Unemployment and Crime: Explaining the Apparent Nonrelationship
33 Pages Posted: 18 Jun 2020
Date Written: October 10, 2001
Abstract
The majority of macro-level research has found no significant positive association between unemployment rates and crime rates, even though theory suggests that there should be one. This paper considers two possible explanations for the absence of the expected relationship. The first is that public assistance expenditures may cushion the impact of unemployment so that it has no impact on crime. The second is that much prior research has controlled for poverty rates or income levels, which may partial out much of the indirect crime-increasing effect of unemployment on crime, creating the appearance that crime and unemployment are unrelated.

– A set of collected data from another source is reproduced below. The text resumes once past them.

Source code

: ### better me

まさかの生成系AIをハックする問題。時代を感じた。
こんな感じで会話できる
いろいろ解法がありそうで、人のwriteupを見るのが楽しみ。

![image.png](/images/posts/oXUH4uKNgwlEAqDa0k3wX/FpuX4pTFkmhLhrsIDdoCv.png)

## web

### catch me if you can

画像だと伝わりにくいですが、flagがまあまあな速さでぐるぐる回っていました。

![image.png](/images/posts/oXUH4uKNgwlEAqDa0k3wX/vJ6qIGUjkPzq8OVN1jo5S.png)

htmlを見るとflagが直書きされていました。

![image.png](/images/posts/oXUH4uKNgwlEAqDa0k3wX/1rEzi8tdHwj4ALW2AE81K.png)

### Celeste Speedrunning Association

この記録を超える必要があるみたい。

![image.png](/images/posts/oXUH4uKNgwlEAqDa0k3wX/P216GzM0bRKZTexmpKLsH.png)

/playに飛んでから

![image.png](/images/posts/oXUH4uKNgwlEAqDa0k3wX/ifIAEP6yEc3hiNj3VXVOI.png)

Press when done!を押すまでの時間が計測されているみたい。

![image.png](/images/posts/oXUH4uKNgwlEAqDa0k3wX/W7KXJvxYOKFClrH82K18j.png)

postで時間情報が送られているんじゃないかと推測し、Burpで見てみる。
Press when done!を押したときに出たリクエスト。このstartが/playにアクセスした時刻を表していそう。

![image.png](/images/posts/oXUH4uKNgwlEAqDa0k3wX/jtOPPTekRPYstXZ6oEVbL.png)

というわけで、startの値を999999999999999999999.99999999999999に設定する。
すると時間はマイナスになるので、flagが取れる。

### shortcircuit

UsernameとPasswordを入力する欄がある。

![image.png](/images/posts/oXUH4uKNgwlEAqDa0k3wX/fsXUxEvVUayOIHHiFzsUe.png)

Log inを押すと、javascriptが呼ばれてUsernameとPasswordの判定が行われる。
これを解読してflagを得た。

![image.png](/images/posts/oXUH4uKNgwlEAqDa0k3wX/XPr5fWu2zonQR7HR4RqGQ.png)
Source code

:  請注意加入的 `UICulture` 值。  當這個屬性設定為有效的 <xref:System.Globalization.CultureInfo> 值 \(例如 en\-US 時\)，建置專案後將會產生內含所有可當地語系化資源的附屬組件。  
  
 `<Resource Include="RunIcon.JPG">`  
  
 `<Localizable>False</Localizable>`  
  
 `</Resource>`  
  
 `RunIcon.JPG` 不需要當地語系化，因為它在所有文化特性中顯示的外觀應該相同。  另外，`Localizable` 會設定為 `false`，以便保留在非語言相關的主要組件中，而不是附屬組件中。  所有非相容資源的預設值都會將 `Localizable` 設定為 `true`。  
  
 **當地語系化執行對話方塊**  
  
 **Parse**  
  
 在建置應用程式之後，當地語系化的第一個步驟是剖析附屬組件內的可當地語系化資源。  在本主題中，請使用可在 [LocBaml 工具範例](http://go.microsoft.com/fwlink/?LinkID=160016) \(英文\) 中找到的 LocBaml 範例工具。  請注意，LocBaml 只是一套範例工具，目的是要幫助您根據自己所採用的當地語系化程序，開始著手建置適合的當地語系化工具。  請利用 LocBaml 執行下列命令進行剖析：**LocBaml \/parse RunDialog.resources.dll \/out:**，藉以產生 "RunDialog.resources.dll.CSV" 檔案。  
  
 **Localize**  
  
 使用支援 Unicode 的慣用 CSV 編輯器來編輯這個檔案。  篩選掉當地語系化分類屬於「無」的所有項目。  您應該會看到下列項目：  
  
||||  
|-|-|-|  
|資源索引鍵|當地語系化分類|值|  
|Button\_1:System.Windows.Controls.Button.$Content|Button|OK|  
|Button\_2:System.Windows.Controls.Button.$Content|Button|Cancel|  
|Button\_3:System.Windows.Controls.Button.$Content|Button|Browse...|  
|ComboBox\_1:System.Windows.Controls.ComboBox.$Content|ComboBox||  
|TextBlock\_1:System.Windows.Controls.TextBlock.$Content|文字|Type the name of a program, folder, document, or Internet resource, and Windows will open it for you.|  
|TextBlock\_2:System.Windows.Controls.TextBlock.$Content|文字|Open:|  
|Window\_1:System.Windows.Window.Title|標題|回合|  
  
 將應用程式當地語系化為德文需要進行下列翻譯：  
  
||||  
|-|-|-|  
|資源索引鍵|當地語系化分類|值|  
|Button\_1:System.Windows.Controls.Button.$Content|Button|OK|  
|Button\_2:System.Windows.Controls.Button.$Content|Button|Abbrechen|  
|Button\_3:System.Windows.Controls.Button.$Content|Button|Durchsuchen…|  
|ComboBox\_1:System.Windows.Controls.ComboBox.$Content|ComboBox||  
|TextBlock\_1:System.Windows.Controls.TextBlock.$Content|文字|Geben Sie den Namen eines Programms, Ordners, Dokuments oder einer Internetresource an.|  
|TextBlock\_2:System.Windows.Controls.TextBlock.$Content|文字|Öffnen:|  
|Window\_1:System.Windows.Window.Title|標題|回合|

Analyses of 1990 metropolitan area data fail to support the welfare explanation. Specifically, the effect of unemployment rates on crime rates is just as high where welfare payments are more generous as where they are less generous. In support of the second explanation, a review of past unemployment-crime research indicates that 45% of all findings, and 65% of cross-sectional findings, were based on models that controlled for poverty or income, and that studies with such controls were less likely to find a significant positive association than those without the controls. Moreover, analyses of the metropolitan data also support the partialling hypothesis in that the coefficient for unemployment decreases once poverty is controlled, for all crimes except rape.